WADA lifts RUSADA ban: How the Russian doping scandal unfolded

WADA lifts RUSADA ban: How the Russian doping scandal unfolded
AFP

Victoria (Seychelles) (AFP) – The World Anti-Doping Agency (WADA) on Thursday lifted a ban on Russia’s anti-doping agency, RUSADA, paving the way for Russian athletes to return to competition across all sports.

Here are the main events in the long-running Russian doping controversy:

– December 2014 –

German broadcaster ARD airs documentary alleging systematic doping in Russian athletics. A week later, Russian athletics chief and the treasurer of world athletics body IAAF, Valentin Balakhnichev, and IAAF marketing consultant Pape Massata Diack, son of then-IAAF president Lamine Diack, step down. The World Anti-Doping Agency (WADA) sets up an independent commission headed by its former chief, Dick Pound, to investigate the claims.

– August 2015 –

ARD airs a second documentary with new accusations aimed at Russian and Kenyan athletes based on a leaked IAAF database with details of 12,000 blood tests from 5,000 competitors which revealed “extraordinary” levels of doping. 

– November 2015 –

WADA’s report calls on Russia’s track and field team to be banned from international competition, including from the 2016 Rio Olympics, until “state-sponsored” doping is eradicated. The IAAF suspends the Russian athletics team.
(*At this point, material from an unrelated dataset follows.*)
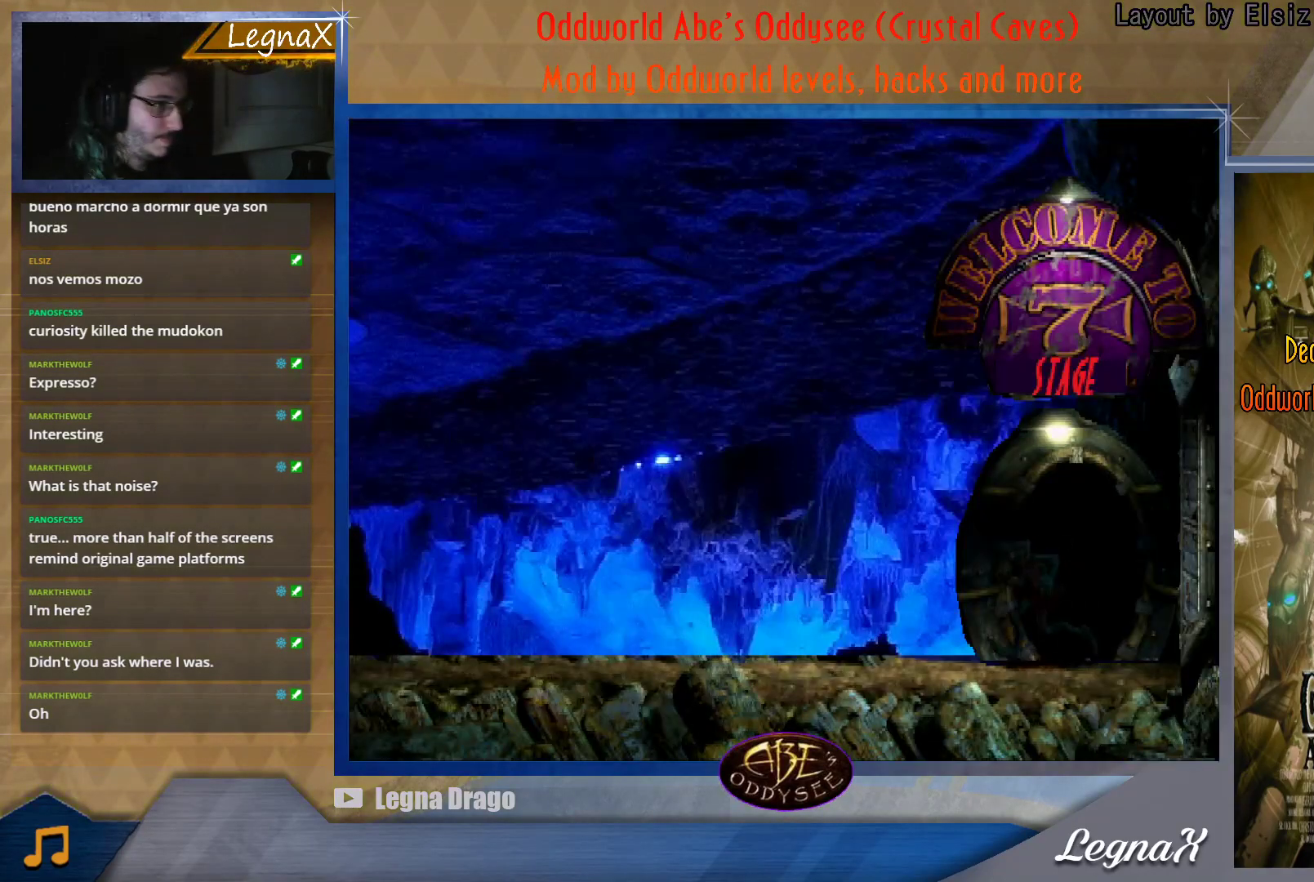
{"buttons": [], "left_stick": "left", "button_events": []}
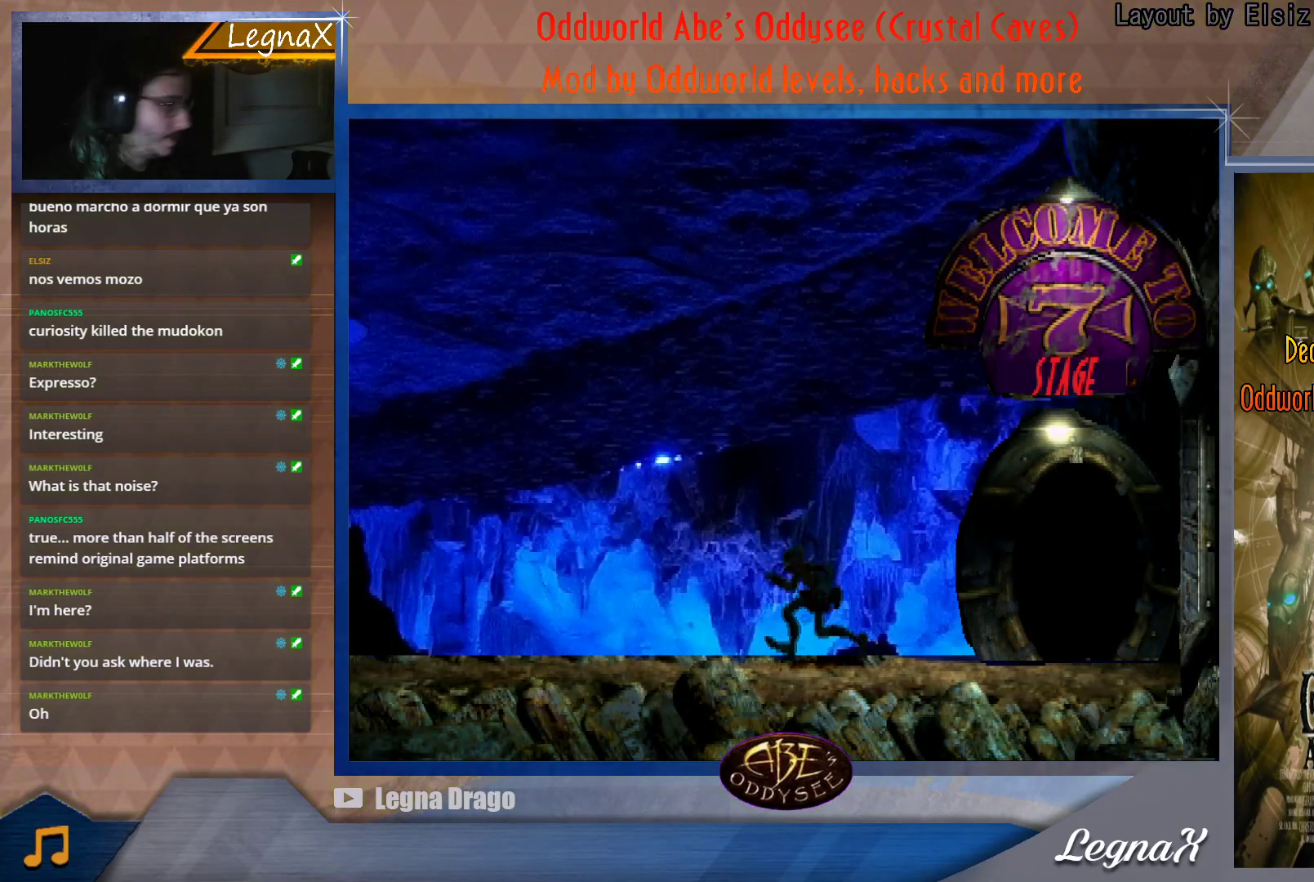
{"buttons": [], "left_stick": "left", "button_events": []}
WADA also suspends Russia’s national anti-doping body, RUSADA, over non-compliance.

– January 2016 –

WADA’s second report into doping and corruption is published. It says high-ranking IAAF officials must have known about the wide scope of doping.

– May 2016 –

Grigory Rodchenkov, the former head of Moscow’s anti-doping laboratory, goes public with details about an organised Russian doping campaign at the 2014 Sochi Olympics.

– July 2016 –

Barely two weeks before the Rio Olympics, Canadian law professor Richard McLaren releases an explosive report for WADA which outlines state-run Russian doping at the Sochi Olympics and other major sports events. WADA calls for Russia to be banned from Rio.

The International Olympic Committee (IOC) stops short of an outright ban and says individual sports federations will have to decide whether to allow Russian athletes. The IAAF suspends Russia, as does the International Paralympic Committee.

– December 2016 –

Second part of McLaren report is published, alleging state-sponsored Russian doping between 2011 and 2015, with sample-tampering at the 2012 London Olympics and Sochi 2014, where Russia topped the medals table.

– December 2017 –

Vitaly Mutko, Russia’s deputy prime minister, uses a speech before the draw for the 2018 World Cup in Russia to slam doping allegations as “an attempt to create an image of an axis of evil”.

Following its own investigations, the IOC bans the Russian Olympic Committee from the Pyeongchang Games but says clean Russian athletes will be able to take part as neutral competitors. Mutko receives a lifetime Olympic ban.

– January 2018 –

Russian Olympic officials say that 168 of their athletes take part in Pyeongchang. CAS (Court of Arbitration for Sport) registers an anti-doping case against bronze medal-winning Russian curler Alexander Krushelnitsky.

– May 2018 –

WADA contacts RUSADA, offering a compromise solution with an eye to ending the ban.

– September 2018 –

WADA lifts ban on RUSADA, paving the way for Russian athletes to return to competition across all sports. The Russian government praises the decision as the result of “enormous work” by Moscow to improve testing. But Jim Walden, the lawyer of whistleblower Rodchenkov, says the reinstatement “represents the greatest treachery against clean athletes in Olympic history”.